When I hit the park these days, it’s generally with a teeny-tiny iPhone in the hip pocket or a point-and-shoot – even a compact SLR with a small zoom lens does the trick. I don’t worry about the camera at all on days like these. I just head out and try to take interesting photos without worrying about the technology. And you know what? Mum, Nana and friends like that there’s a document of what’s happening, which is the real reason you’re taking photos in the first place.

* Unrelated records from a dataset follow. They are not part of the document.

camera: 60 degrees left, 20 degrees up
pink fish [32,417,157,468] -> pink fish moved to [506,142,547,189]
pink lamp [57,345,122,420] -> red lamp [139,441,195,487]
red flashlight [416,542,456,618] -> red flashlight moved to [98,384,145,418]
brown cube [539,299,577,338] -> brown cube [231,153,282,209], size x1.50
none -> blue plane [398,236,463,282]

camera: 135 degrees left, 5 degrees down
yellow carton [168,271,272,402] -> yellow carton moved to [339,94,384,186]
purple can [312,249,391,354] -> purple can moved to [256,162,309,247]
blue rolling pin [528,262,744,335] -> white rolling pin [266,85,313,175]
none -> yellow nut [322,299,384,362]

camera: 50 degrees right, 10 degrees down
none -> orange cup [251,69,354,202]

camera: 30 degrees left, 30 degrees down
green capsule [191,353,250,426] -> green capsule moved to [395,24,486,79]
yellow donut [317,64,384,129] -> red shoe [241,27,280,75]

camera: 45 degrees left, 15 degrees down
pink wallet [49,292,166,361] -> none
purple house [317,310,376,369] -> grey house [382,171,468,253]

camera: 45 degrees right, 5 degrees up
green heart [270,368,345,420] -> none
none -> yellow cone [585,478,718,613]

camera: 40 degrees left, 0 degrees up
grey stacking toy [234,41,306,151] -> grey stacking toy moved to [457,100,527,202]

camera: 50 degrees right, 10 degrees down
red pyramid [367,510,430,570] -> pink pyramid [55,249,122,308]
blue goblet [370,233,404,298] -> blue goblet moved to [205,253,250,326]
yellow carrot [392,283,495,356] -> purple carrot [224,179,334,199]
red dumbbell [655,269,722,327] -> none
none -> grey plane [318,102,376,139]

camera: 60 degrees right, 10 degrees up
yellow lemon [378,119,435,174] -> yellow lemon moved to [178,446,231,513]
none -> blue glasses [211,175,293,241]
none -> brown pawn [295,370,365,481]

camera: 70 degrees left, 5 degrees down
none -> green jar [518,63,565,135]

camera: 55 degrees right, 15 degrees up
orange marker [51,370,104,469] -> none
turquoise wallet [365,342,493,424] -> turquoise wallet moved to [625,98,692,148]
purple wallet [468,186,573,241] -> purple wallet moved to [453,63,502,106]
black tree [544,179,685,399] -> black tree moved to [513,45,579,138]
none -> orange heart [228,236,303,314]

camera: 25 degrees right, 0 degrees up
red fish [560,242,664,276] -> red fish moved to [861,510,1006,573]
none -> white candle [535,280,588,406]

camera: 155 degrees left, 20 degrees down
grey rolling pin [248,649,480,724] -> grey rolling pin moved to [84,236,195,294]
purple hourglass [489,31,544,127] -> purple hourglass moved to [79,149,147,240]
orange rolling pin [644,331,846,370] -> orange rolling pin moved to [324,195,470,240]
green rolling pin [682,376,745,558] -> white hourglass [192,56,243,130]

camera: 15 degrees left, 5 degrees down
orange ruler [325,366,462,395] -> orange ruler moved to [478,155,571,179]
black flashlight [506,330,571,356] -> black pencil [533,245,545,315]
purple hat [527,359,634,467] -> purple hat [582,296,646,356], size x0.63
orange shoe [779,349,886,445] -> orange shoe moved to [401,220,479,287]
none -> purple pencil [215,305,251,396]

How do you get the most out of that camera? Remember these (non-technical) details.
Tell a story.
|Establishing shot - good to tell a story.|
|Balance the wide stuff against the portrait shots.|
We went to the park the other day for a couple of hours of hanging off monkey bars and spinning in tire swings. To make sure we remembered the trip the right way, I started with an establishing shot of the park, the followed up with photos of each player – so we could remember each child’s day the right way. Create a story with lots of big wide shots and close ups to share with friends or family.
Shoot – a lot.
Shooting without regard for settings and other photo trickery means lots of overexposed images, blinking eyes and dirty faces. Work around that by loading up your camera with lots and lots of photos. Instead of snapping one picture at the top of the slide, snap four – you’re bound to get something you like.
Don’t get tripped up by the settings.
Stick the camera on “P” and maaaaaybe think about setting the white balance (not really necessary if you’re shooting RAW files). Let your camera or phone do the work today. You’ve got lots of chasing to do instead.
Outside? One word – shade.
Noonday will render just about every picture crazy bright and include squinty eyes from your subjects. Do your best to get them into a shady area (or hope for a nice cloudy day) to get photos that look evenly lit.
Inside? Look for nifty angles.
Put something in the foreground and focus on the background. Try getting down low to exaggerate the subject. Get in super close and crop out part of your subject.